SSHAC Prozess

Warum braucht es Richtlinien für die Gefährdungsanalyse?

Die Erdbebengefährdung an einem bestimmten Ort kann nicht allein mit naturwissenschaftlichen Methoden bestimmt werden, da nicht alle dazu nötigen Daten vorhanden sind oder erhoben werden können. Ein wichtiges Element ist daher die Beurteilung der vorhandenen Daten und ihrer Unsicherheiten durch erfahrene, unabhängige Experten. Ihre Meinungsbildung darf vom Auftraggeber nicht beeinflusst werden.

Auf Verlangen der damaligen Hauptabteilung für die Sicherheit der Kernanlagen (HSK) – das heutige Eidgenössische Nuklearsicherheitsinspektorat (ENSI) – wurde das Projekt PEGASOS nach dem sogenannten SSHAC-Level-4-Verfahren durchgeführt.

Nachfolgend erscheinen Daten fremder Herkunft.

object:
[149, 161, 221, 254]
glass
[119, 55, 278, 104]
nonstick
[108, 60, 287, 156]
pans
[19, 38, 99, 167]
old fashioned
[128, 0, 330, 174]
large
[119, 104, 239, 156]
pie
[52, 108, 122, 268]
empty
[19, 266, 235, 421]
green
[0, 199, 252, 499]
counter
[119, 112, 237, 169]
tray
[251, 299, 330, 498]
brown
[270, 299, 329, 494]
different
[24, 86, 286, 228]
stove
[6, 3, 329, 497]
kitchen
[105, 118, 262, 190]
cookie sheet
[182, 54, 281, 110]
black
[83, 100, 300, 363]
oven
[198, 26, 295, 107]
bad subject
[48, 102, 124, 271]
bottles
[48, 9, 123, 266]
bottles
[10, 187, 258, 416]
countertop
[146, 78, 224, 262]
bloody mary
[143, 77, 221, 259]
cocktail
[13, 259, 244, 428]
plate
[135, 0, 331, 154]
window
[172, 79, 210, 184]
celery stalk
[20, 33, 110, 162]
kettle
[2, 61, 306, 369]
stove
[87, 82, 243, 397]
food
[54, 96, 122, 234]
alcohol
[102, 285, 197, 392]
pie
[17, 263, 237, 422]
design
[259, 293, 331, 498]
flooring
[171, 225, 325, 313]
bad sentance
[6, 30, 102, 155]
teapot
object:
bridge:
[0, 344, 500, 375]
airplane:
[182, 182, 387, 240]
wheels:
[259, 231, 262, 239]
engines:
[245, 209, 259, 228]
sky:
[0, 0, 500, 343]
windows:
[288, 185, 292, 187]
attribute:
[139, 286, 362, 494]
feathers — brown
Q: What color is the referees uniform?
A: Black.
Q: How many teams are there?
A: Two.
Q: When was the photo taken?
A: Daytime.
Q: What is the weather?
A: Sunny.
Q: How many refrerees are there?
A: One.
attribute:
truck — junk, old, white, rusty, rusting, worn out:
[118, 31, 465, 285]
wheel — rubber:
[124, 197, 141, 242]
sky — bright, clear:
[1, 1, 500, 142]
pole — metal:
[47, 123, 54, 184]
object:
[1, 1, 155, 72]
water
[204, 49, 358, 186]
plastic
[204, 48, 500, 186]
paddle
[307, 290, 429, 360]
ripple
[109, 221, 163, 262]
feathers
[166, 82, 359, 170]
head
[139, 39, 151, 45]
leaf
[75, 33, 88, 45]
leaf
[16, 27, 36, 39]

Die Richtlinien (NUREG-CR 6372) für dieses Verfahren wurden vom amerikanischen Senior Seismic Hazard Analysis Committee (SSHAC) entwickelt.

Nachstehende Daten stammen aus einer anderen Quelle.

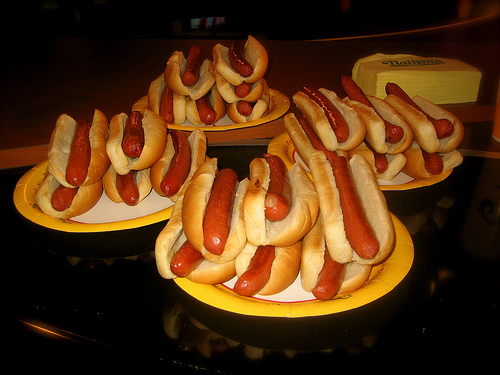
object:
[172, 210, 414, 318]
plate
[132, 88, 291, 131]
plate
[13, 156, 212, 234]
plate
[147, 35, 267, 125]
hot dogs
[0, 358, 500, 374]
ground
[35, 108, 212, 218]
hot dog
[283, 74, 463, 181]
hot dog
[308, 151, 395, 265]
bun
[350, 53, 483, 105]
butter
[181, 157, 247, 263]
bun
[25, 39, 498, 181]
wood surface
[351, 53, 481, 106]
many bananas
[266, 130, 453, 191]
paper plate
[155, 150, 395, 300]
hot dog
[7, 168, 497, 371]
table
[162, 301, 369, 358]
reflection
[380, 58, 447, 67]
logo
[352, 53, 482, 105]
napkin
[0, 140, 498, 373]
surface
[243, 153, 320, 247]
bun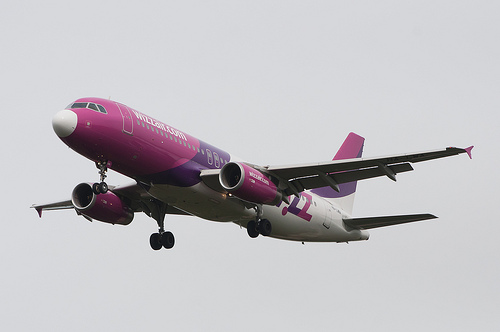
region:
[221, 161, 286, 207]
turbine engine under plane wing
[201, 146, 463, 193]
wing attached to plane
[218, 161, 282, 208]
engine is purple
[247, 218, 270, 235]
black wheels under engine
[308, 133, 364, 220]
tail of plane is purple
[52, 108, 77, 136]
nose of plane is white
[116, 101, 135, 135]
plane door is closed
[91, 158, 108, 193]
landing gear is out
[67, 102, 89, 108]
windshield above nose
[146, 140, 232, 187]
dark purple stripe on plane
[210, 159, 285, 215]
engine of a plane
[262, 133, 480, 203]
wing of a plane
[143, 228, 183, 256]
wheel of the plane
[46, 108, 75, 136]
nose of the plane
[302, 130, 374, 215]
tail of the plane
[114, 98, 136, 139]
door of the plane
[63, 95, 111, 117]
cockpit of the plane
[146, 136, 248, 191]
stripe on the plane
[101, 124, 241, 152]
window on the plane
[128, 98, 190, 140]
letters on the plane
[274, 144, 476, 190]
the wing of a plane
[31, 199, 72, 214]
the wing of a plane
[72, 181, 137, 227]
the engine of a plane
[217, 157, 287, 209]
the engine of a plane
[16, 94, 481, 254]
a plane in the air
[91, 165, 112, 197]
the landing gear of a plane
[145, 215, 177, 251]
the landing gear of a plane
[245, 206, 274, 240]
the landing gear of a plane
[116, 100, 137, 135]
the door of a plane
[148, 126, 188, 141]
the windows on a plane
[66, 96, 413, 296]
the plane is purple and white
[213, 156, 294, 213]
the engine is purple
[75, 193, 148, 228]
the engine is purple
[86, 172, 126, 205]
the whells are two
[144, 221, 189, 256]
the wheels are two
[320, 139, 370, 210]
the tail is purple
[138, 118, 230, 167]
windows are on the side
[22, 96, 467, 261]
engines are two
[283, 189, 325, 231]
letter p is on the tail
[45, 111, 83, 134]
the head is white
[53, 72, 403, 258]
a purple and violet plane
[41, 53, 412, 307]
the plane is flying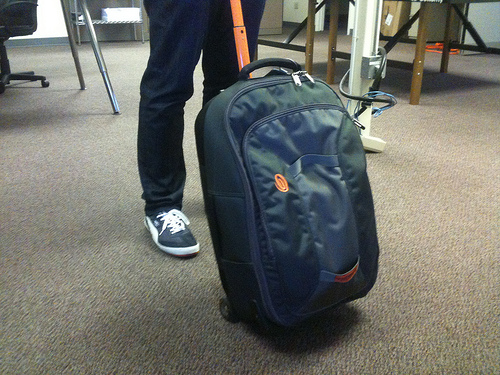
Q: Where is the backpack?
A: On the floor.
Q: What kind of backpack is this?
A: Rolling.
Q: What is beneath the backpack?
A: A grey carpet.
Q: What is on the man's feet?
A: Shoes.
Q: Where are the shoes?
A: On the man's feet.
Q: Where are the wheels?
A: On the backpack.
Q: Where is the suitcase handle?
A: Top of suitcase.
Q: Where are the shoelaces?
A: On the shoes.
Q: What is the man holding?
A: Luggage.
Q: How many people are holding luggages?
A: One.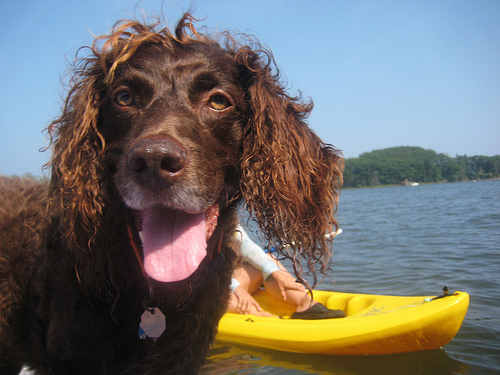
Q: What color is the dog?
A: Brown.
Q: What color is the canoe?
A: Yellow.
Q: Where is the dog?
A: On the water.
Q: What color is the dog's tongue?
A: Pink.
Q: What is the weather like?
A: Sunny.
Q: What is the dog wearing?
A: A collar and tags.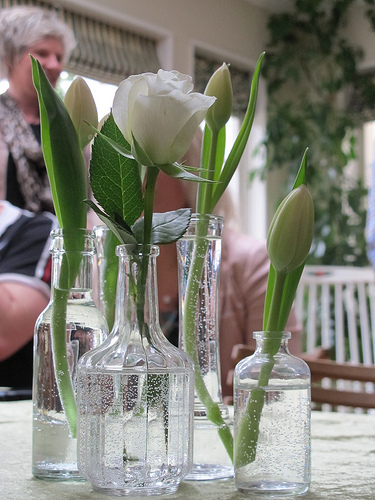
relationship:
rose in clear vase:
[78, 69, 223, 335] [74, 241, 194, 494]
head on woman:
[0, 5, 75, 91] [4, 13, 99, 169]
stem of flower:
[133, 163, 159, 338] [112, 65, 215, 168]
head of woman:
[7, 20, 69, 91] [6, 13, 55, 169]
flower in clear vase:
[112, 65, 215, 168] [74, 241, 194, 494]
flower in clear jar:
[112, 65, 215, 168] [231, 329, 312, 498]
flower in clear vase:
[112, 65, 215, 168] [174, 211, 234, 481]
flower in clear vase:
[112, 65, 215, 168] [32, 228, 109, 481]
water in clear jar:
[232, 380, 312, 491] [231, 329, 312, 498]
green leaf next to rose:
[88, 104, 138, 225] [112, 68, 216, 163]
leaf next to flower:
[130, 207, 190, 242] [263, 179, 316, 282]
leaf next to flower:
[28, 54, 88, 290] [201, 61, 234, 134]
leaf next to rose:
[212, 52, 265, 207] [62, 75, 97, 148]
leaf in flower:
[212, 56, 260, 207] [201, 54, 235, 135]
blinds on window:
[83, 30, 152, 68] [81, 27, 120, 117]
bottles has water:
[22, 209, 323, 498] [167, 220, 244, 401]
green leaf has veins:
[88, 104, 138, 225] [87, 106, 144, 219]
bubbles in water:
[259, 400, 304, 473] [234, 384, 310, 498]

Ziel dieses Verfahrens ist, möglichst alle Meinungen der qualifizierten Fachwelt zu berücksichtigen und die Unabhängigkeit der Expertenurteile im grösstmöglichen Mass sicherzustellen. Es handelt sich um ein äusserst anspruchsvolles Verfahren, das viel Zeit und Ressourcen in Anspruch nimmt. Dabei bildet das Level 4 die höchste von vier Stufen und soll gemäss dem Verfahren die grösstmögliche Unabhängigkeit der Experten und Robustheit der Ergebnisse sicherstellen.

Mit PEGASOS ist man in der Schweiz aber noch einen Schritt weiter gegangen und hat international neue Massstäbe im Bezug auf umfangreiche transparente Dokumentation und Qualitätssicherung bei der Erdbebengefährungsbestimmung gesetzt, die auch Eingang in neue Richtlinien (NUREG 2117) gefunden haben.

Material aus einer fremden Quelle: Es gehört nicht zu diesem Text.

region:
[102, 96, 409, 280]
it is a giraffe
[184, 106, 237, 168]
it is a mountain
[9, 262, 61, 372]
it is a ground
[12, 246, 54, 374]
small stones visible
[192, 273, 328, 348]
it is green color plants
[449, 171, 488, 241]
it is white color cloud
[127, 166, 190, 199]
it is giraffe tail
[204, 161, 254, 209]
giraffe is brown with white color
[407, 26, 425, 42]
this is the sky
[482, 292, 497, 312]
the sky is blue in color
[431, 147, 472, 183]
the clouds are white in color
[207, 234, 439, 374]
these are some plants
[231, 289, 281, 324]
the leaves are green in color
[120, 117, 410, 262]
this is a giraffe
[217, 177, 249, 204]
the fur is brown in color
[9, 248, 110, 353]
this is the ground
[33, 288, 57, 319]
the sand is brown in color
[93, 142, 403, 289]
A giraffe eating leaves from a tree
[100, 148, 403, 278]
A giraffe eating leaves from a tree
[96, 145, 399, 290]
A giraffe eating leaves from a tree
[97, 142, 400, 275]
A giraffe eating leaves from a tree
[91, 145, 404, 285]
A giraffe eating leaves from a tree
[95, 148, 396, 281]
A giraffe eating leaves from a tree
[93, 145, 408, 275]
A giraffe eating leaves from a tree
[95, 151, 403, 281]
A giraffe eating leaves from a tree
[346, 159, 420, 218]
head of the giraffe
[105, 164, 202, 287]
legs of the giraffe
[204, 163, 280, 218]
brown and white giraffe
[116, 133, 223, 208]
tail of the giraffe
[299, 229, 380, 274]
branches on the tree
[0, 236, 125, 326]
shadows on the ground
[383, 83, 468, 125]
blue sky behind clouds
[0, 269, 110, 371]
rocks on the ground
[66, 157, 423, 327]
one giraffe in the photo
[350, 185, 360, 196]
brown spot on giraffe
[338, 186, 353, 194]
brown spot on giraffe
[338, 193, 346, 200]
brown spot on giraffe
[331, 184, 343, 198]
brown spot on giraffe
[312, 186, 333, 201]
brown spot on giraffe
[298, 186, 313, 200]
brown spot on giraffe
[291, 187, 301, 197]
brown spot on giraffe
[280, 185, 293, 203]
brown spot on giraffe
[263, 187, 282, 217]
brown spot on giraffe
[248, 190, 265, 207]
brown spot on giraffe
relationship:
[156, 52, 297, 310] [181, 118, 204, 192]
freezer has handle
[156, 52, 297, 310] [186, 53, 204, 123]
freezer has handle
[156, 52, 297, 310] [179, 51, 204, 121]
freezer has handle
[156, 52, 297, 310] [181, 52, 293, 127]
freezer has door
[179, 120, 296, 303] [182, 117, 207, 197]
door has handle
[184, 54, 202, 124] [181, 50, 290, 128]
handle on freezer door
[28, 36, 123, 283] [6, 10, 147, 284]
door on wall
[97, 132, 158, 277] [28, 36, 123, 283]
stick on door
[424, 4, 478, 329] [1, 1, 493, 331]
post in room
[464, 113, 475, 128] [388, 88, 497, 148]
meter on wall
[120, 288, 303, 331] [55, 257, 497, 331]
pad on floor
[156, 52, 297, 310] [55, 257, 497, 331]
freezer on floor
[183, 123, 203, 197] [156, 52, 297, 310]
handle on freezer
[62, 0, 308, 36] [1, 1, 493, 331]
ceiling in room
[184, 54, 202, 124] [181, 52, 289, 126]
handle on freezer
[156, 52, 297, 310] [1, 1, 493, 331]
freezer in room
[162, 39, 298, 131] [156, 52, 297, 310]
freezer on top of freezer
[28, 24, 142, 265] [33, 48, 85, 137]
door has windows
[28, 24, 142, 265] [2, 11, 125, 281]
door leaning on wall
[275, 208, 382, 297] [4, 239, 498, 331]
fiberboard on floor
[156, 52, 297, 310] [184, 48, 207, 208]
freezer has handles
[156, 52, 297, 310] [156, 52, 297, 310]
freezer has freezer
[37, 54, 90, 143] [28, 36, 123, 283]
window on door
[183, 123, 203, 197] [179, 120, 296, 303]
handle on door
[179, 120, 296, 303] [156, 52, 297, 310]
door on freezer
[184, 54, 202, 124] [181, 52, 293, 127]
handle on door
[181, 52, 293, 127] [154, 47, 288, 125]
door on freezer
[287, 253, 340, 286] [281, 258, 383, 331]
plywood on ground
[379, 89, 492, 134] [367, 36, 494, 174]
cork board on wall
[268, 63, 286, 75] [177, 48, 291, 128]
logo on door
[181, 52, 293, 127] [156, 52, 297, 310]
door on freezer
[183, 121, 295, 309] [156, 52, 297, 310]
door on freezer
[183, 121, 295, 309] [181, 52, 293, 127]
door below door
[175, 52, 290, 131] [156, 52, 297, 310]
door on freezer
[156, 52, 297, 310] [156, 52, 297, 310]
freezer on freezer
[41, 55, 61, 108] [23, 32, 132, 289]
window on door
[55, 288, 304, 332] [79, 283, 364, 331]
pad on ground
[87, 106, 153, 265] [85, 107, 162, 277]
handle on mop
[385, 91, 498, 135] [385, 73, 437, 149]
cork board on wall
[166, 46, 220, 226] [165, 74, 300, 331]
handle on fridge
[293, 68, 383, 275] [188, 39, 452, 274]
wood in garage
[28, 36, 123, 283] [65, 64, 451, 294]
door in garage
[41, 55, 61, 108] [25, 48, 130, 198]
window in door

Systematisches Sicherstellen der Unabhängigkeit
Level-4 heisst, dass das Verfahren über das Einholen der Expertenmeinungen hinausgeht. Die Experten selbst sind für die technischen Auswertungen und die Modelle verantwortlich und diskutieren ihre Ergebnisse untereinander, um zur bestmöglichen Einschätzung der Gefährdung zu gelangen. Die Kernkraftwerksbetreiber können dabei keinen Einfluss auf die Meinungsbildung der Experten nehmen, ebenso wenig wie die Aufsichtsbehörde ENSI. Die Experten erarbeiten ihre Resultate nach ihrem besten Wissen und Gewissen. Das ENSI kontrolliert, dass die SSHAC-Regeln eingehalten werden.

Die Projektteams von PEGASOS umfassten rund 25 renommierte Professoren und Experten aus sieben europäischen Ländern und aus den USA. Rund 30 weitere schweizerische und ausländische Spezialisten stellten ihnen Daten und Expertisen zur Verfügung. Wissenschaftlich geleitet wurde der SSHAC-Level-4-Prozess bei PEGASOS von zwei amerikanischen Experten, die dieses Verfahren in den 1990er-Jahren mitentwickelt  hatten.

Ein solches Verfahren der Stufe 4 wurde bisher weltweit erst zweimal durchgeführt: Für das geologische Tiefenlager Yucca-Mountain in den USA und bei PEGASOS. Die Schweiz steht damit bei der Qualität der Abschätzung der Erdbebengefährdung ihrer Kernkraftwerke auf dem Spitzenplatz.